Image segmentation and particle analysis in ImageJ

Warning

CellProfiler has become the preferred software for image segmentation and quantification.

This protocol describes how to use DAPI images to make a nuclear mask and quantify nuclear staining intensity.

Important

To use this process, images need to be collected from the same field with DAPI and any other desired channel (e.g., green, red). Thus, this protocol only works for fixed cells. Potentially, live cell imagining with an H2B-Cerulean could allow nuclear image analysis with this method.

Defining regions of interest (ROI)

  1. Since we are trying to look at the nucleus, the nucleus is our ROI. To define this region we will use the DAPI stain to build a mask.

  2. Open the DAPI image for your sample.

  3. Change the format to 8-bit. Image > Type > 8-bit.

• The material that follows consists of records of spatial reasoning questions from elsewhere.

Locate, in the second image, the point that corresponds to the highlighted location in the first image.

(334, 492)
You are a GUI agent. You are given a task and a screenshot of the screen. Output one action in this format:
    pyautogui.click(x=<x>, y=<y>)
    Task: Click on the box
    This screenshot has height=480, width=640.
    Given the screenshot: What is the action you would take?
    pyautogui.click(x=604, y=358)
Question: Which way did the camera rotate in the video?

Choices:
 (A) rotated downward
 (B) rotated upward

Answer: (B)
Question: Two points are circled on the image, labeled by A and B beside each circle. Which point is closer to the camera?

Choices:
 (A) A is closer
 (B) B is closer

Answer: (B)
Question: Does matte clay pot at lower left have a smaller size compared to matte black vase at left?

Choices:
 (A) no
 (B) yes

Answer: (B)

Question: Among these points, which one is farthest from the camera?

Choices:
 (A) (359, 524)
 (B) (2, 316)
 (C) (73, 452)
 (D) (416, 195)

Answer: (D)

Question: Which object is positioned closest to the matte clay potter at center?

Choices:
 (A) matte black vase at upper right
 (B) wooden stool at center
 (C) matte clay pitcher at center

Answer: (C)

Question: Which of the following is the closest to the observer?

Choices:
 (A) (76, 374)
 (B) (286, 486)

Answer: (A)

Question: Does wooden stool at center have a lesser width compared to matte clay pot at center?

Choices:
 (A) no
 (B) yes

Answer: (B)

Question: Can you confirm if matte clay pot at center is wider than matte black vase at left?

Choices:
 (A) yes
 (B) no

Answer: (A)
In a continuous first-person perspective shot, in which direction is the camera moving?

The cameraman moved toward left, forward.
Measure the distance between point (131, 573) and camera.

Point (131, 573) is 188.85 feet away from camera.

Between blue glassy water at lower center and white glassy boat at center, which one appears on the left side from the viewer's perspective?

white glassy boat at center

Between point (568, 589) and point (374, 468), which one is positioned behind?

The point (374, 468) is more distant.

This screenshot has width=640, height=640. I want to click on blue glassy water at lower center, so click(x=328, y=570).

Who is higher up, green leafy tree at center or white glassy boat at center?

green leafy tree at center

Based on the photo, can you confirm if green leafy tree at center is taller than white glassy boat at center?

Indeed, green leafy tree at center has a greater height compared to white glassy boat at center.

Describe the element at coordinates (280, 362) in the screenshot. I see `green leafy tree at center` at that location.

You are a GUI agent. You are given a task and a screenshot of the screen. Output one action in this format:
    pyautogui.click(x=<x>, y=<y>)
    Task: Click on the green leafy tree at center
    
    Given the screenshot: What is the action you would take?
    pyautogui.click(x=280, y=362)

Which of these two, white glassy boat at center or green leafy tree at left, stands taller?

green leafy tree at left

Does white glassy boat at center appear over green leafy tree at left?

  4. Adjust the threshold (Ctrl-Shift-T or Image -> Adjust -> Threshold) until each nucleus appears bright enough to be distinguished from the background.

  5. Then delineate the nuclei by tracing: Process -> Find Edges. If nuclei are well separated, this should work well. If not, there is a program/plug-in called Watershed that can be used to resolve merged nuclei segments.

  6. Then use Analyze Particles function: Analyze -> Analyze Particles. The pixel size can be changed to exclude particles that are too small or big or not circle enough or too circular.

../../_images/analyze_particles.png
  1. The ROIs should now be labeled with numbers to indicate which is which. If you only want to count numbers of nuclei, the Summary window will tell you how many. In the case below, it counts 29. However, we can see that #9 is 3 nuclei. That’s why the Watershed program may be useful and necessary. Still this process gives us a good estimate for generally well separated nuclei.

../../_images/count_particles.png

Now that we have our regions of interest, it is time to get our other images with our staining.

  1. Open the RED/GREEN or other image.

  2. GO to Analyze -> Tools -> ROI Manager. In the ROI Manager, you can click on the different numbered ROIs to view them in the image you just opened.

../../_images/roi_manager.png
  1. If you would like to get the intensity for each ROI, then simply go to Analyze -> Set Measurements. Make sure Area, Min & max gray value and Mean gray value, and Integrated density are selected. Then click OK.

../../_images/set_measurements.png
  1. Next go to back to the ROI Manager and make sure all the desired regions are selected. You can deselect any that are problematic (too small, overlapping nuclei, etc). Then click on Measure and a window with the measurements will pop-up.

../../_images/results.png
  1. Save this as a tab delimited file to open in Excel later. The area will be useful for normalizing the intensity for size of the nucleus.

Quantifying nuclear-localized foci

  1. If instead of quantifying total intensity across the nucleus, you want to quantify foci in the nucleus, you will process the DAPI image as previous described.

  2. Next open your stained image for foci counting.

  3. Go to Process -> Find Maxima. Toggle with noise tolerance setting to get good detection of foci. The higher the noise tolerance the stronger the signal has to be to be detected.

../../_images/find_maxima.png
  1. Now go to ROI Manager and click on Measure.

  2. The RawIntDen tells you how many foci in each ROI (e.g. it sums the 255 values (code for black dots) within each ROI). To determine the number of foci per region, simply divide by 255. Save this file in excel for further processing.

../../_images/results2.png

Reference: http://microscopy.duke.edu/HOWTO/countfoci.html

Merging images in ImageJ

  1. Create a Merged folder inside the folder where your images are.

  2. Open the files for the various channels (e.g., DAPI, red, green) you want to merge, then do Image -> Color -> Merge.

  3. Make image any adjustments (e.g., brightness, contrast).

  4. Save the new merged image as a .jpeg.